ByteCodeDL 學習
ByteCodeDL也是一款java位元組碼靜態分析工具,它藉助了 soot-fact-generator + Souffle 兩個工具實現了一款宣告式的靜態分析工具。
宣告式和命令式概念參見 https://www.aqee.net/post/imperative-vs-declarative/
其中soot-fact-generator的作用在於為souffle生成fact事實,也就是生成資料集。

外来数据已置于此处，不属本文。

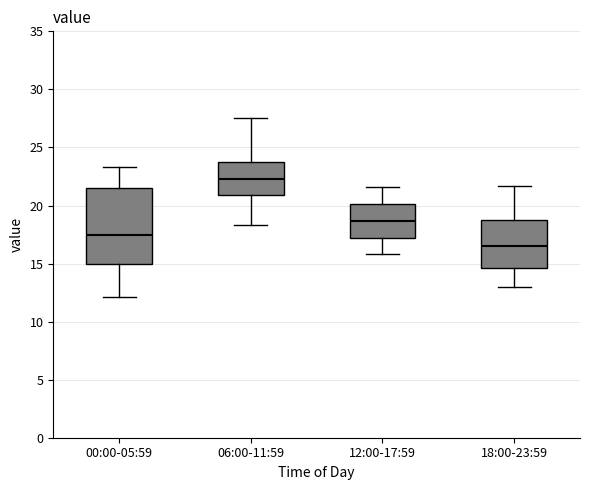

Where does the upper whisker of the box for 00:00-05:59 end on the y-axis? The values are not printed on the chart, so give them approximately, as read against the axis.

23.5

souffle根據facts以及我們給定的規則語句(以 .dl
為字尾的檔案)來進行查詢。
ByteCodeDL為我們編寫了一些已經寫好的規則,比如callgraph/cha(Class hierarchy analysis)/PTA指標分析及 P/Taint
汙點分析等,可以根據自己需求編寫相應dl檔案實現靜態分析。規則檔案移步 https://github.com/BytecodeDL/ByteCodeDL/tree/main/logic
關於Datalog-Based Program Analysis這部分的原理應該先看李樾和譚添老師的ppt https://pascal-group.bitbucket.io/lectures/Datalog.pdf
本文只是根據文件過一遍,帶讀者簡單瞭解bytecodedl。
環境
安裝souffle 見https://souffle-lang.github.io/install
sudo wget https://souffle-lang.github.io/ppa/souffle-key.public -O /usr/share/keyrings/souffle-archive-keyring.gpg echo "deb [signed-by=/usr/share/keyrings/souffle-archive-keyring.gpg] https://souffle-lang.github.io/ppa/ubuntu/ stable main" | sudo tee /etc/apt/sources.list.d/souffle.list sudo apt update sudo apt install souffle
然後下載BytecodeDL打包好的 soot-fact-generator.jar
souffle demo
以官方給的例子來看 https://souffle-lang.github.io/simple
給定一個edge.facts如下
再給定一個example.dl
.decl edge(x:number, y:number) .input edge .decl path(x:number, y:number) .output path path(x, y) :- edge(x, y). path(x, y) :- path(x, z), edge(z, y).
其中兩個 .decl
分別表示input、output傳入傳出關係,這表示從磁碟讀入edge.facts並將path.csv結果集寫入磁碟。
path(x, y) :- edge(x, y).
表示:如果存在x->y的一條edge邊,那麼就存在x->y的一條path路徑。
path(x, y) :- path(x, z), edge(z, y).
則表示:如果x到z有條路徑,並且z到y有條邊,那麼就可以推理出x到y也有路徑。
我們使用souffle查詢一下看看結果。
ubuntu@ubuntu:~$ cat edge.facts 1 2 2 3 ubuntu@ubuntu:~$ souffle -F. -D. example.dl ubuntu@ubuntu:~$ cat path.csv 1 2 2 3 1 3
輸出了三條路徑
這是最簡單的一個demo,而soot-fact-generator則是用來生成facts的。
soot-fact-generator
ByteCodeDL提供的soot-fact-generator是來自於另一個靜態分析框架 https://bitbucket.org/yanniss/doop/src/master/generators/
doop本身就是使用souffle來做Java Pointer and Taint Analysis的工具,並且其本身有一些分析規則https://bitbucket.org/yanniss/doop/src/master/souffle-logic/
ByteCodeDL將doop的generator提取了出來,用doop的程式碼來生成facts。
然後自己寫規則實現功能。
這節我們用 https://github.com/BytecodeDL/Benchmark 來生成facts資料集。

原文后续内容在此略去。